PROBLEM TO SOLVE: Every record that follows is to be copied exactly, with the pictures omitted.

··· DATA TO PROCESS

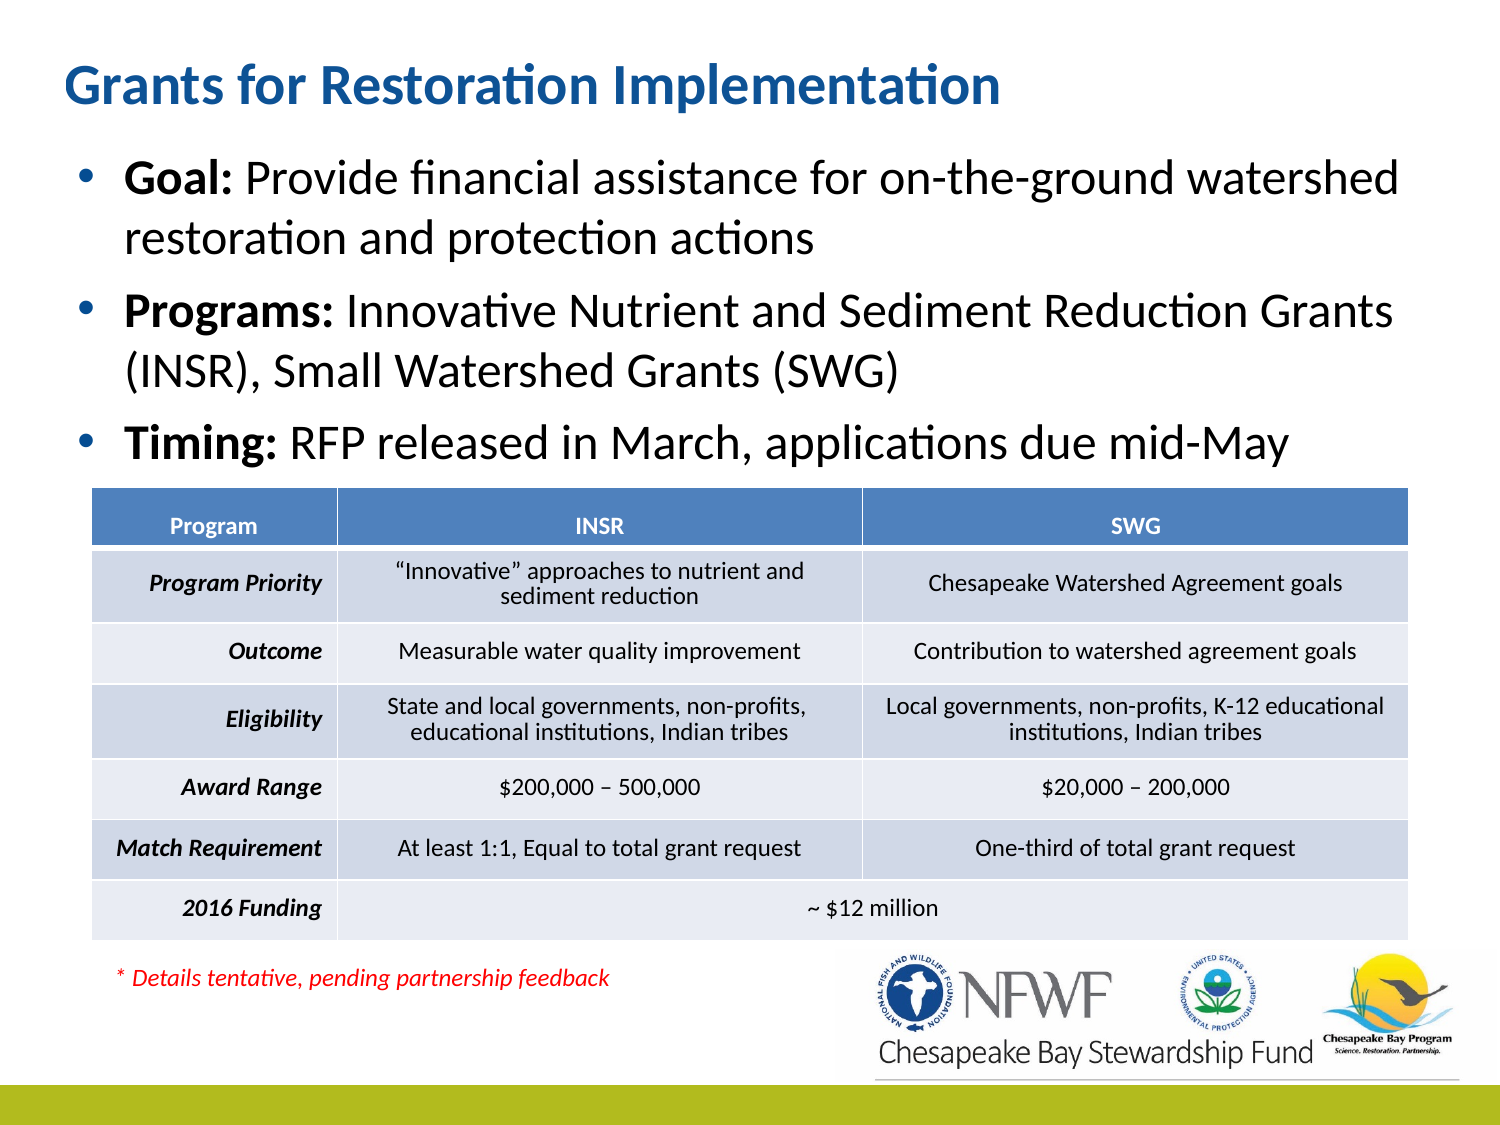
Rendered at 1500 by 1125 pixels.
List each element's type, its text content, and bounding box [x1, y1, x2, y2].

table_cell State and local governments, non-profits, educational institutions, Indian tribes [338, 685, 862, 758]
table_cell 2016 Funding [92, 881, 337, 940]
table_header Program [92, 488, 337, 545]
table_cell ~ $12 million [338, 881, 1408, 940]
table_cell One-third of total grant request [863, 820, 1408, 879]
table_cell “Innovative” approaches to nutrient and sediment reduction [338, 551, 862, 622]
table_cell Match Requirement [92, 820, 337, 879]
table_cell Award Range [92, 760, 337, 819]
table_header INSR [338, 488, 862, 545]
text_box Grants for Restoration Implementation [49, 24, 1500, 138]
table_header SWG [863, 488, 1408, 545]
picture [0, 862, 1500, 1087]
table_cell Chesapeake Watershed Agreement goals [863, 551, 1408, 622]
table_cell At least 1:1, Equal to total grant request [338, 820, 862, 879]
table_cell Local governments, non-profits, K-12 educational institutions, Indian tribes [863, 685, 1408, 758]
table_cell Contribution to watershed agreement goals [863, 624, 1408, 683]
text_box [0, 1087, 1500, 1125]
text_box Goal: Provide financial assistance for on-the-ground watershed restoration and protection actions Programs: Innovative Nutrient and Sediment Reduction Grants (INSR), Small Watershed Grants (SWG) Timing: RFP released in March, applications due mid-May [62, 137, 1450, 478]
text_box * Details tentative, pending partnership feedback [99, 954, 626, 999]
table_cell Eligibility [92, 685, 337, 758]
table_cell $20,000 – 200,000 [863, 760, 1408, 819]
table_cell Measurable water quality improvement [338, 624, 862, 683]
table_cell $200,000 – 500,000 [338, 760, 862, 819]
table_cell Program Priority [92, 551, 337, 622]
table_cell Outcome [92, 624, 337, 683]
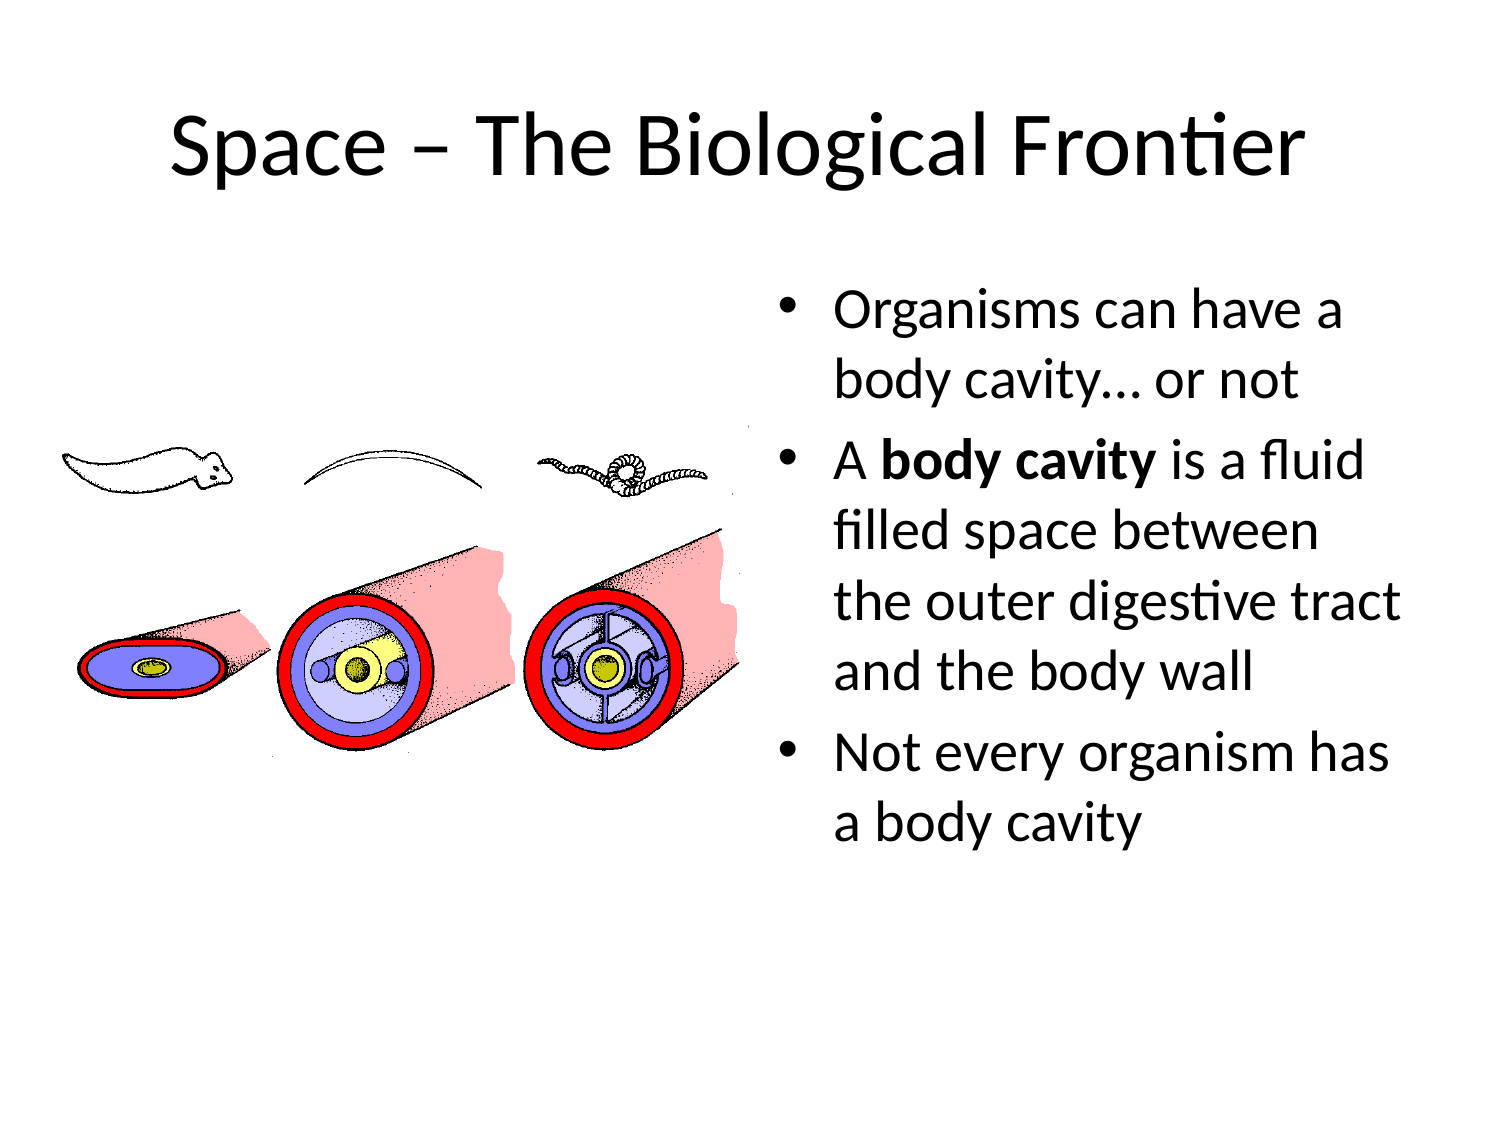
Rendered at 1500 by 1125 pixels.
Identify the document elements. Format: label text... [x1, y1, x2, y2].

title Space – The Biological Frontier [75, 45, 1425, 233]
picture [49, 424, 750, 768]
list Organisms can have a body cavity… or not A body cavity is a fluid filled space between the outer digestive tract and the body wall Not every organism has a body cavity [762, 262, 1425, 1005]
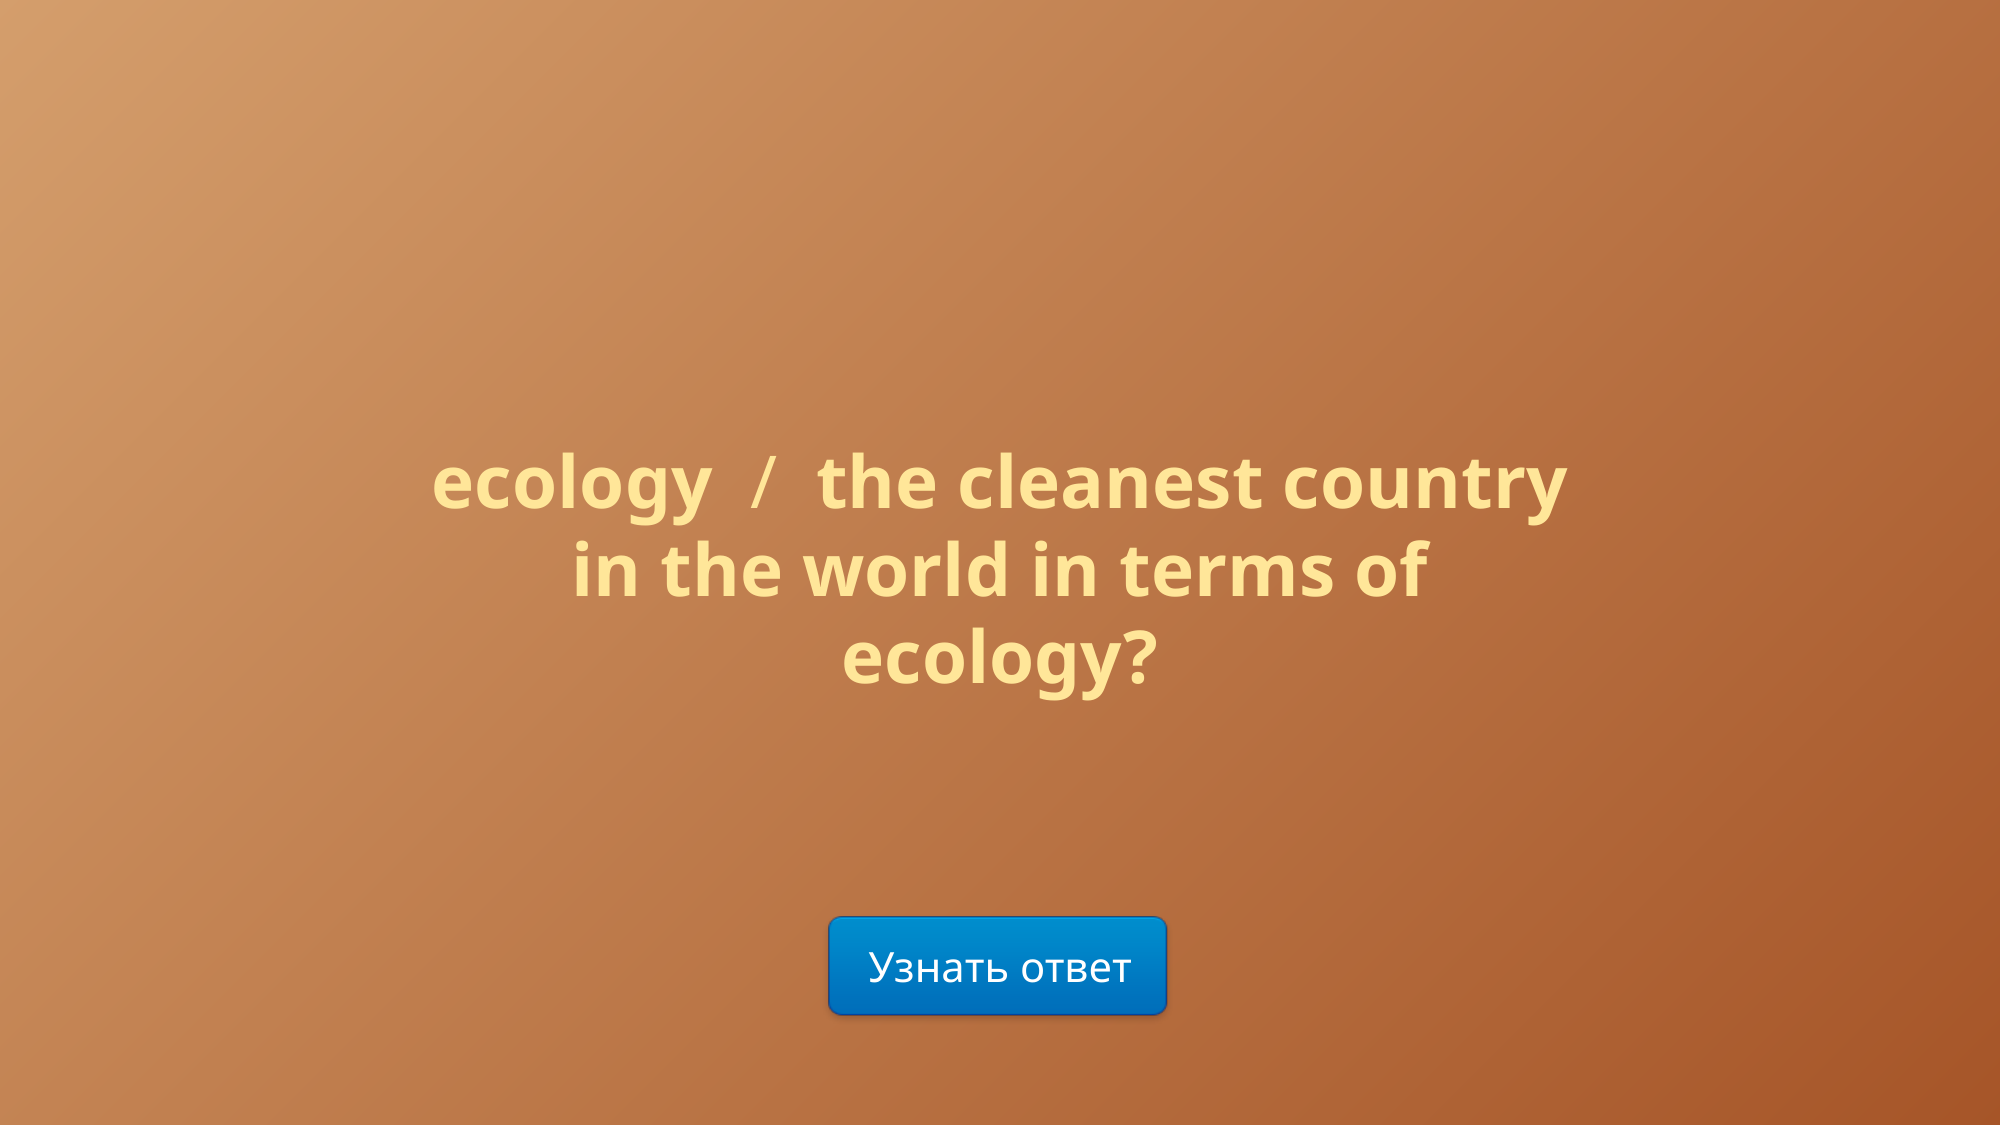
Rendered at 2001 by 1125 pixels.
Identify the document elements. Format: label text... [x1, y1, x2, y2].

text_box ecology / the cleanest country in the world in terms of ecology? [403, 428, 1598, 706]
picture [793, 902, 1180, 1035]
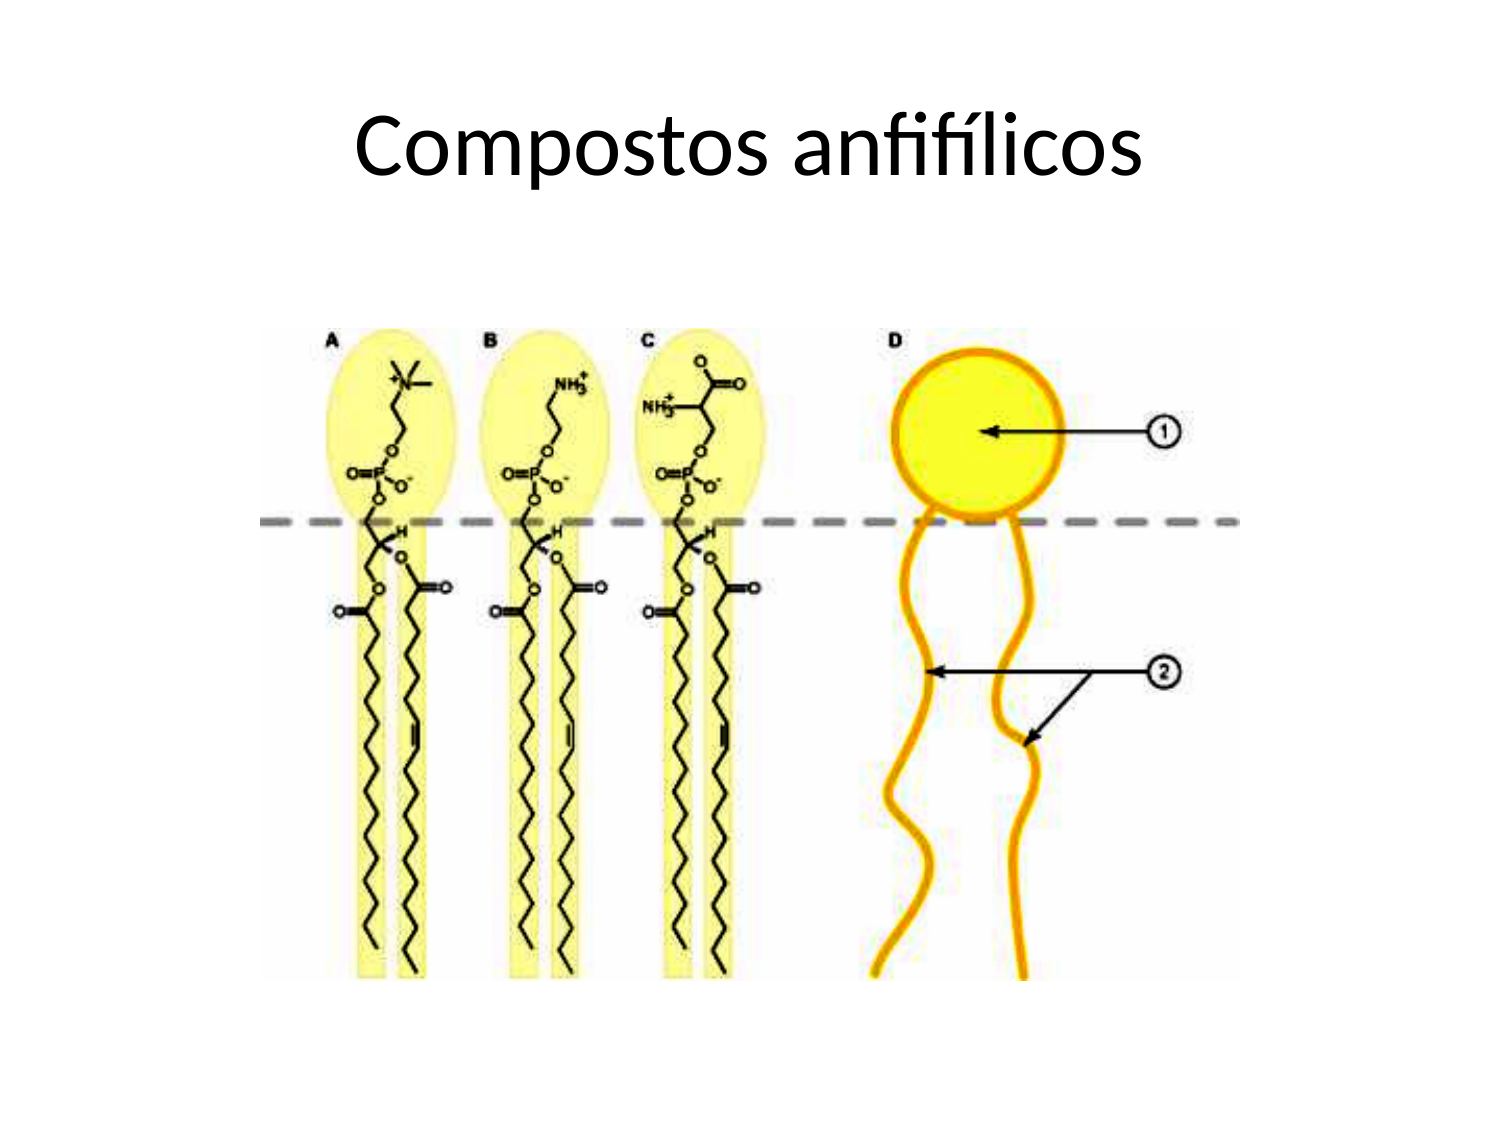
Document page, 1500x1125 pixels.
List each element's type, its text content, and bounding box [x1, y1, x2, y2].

······

ANSWER TO THIS EXERCISE:
Rendered at 1500 by 1125 pixels.
List each element's type, its text content, and bounding box [x1, y1, x2, y2].

table_cell State and local governments, non-profits, educational institutions, Indian tribes [338, 685, 862, 758]
table_cell 2016 Funding [92, 881, 337, 940]
table_header Program [92, 488, 337, 545]
table_cell ~ $12 million [338, 881, 1408, 940]
table_cell One-third of total grant request [863, 820, 1408, 879]
table_cell “Innovative” approaches to nutrient and sediment reduction [338, 551, 862, 622]
table_cell Match Requirement [92, 820, 337, 879]
table_cell Award Range [92, 760, 337, 819]
table_header INSR [338, 488, 862, 545]
text_box Grants for Restoration Implementation [49, 24, 1500, 138]
table_header SWG [863, 488, 1408, 545]
picture [0, 862, 1500, 1087]
table_cell Chesapeake Watershed Agreement goals [863, 551, 1408, 622]
table_cell At least 1:1, Equal to total grant request [338, 820, 862, 879]
table_cell Local governments, non-profits, K-12 educational institutions, Indian tribes [863, 685, 1408, 758]
table_cell Contribution to watershed agreement goals [863, 624, 1408, 683]
text_box [0, 1087, 1500, 1125]
text_box Goal: Provide financial assistance for on-the-ground watershed restoration and protection actions Programs: Innovative Nutrient and Sediment Reduction Grants (INSR), Small Watershed Grants (SWG) Timing: RFP released in March, applications due mid-May [62, 137, 1450, 478]
text_box * Details tentative, pending partnership feedback [99, 954, 626, 999]
table_cell Eligibility [92, 685, 337, 758]
table_cell $20,000 – 200,000 [863, 760, 1408, 819]
table_cell Measurable water quality improvement [338, 624, 862, 683]
table_cell $200,000 – 500,000 [338, 760, 862, 819]
table_cell Program Priority [92, 551, 337, 622]
table_cell Outcome [92, 624, 337, 683]
Rendered at 1500 by 1125 pixels.
Identify the document elements. Format: label text... [x1, y1, x2, y2].

title Space – The Biological Frontier [75, 45, 1425, 233]
picture [49, 424, 750, 768]
list Organisms can have a body cavity… or not A body cavity is a fluid filled space between the outer digestive tract and the body wall Not every organism has a body cavity [762, 262, 1425, 1005]
Rendered at 2001 by 1125 pixels.
Identify the document elements. Format: label text... [x1, y1, x2, y2].

text_box ecology / the cleanest country in the world in terms of ecology? [403, 428, 1598, 706]
picture [793, 902, 1180, 1035]
Document page, 1500x1125 pixels.
List each element's type, its text content, and bounding box [x1, y1, x2, y2].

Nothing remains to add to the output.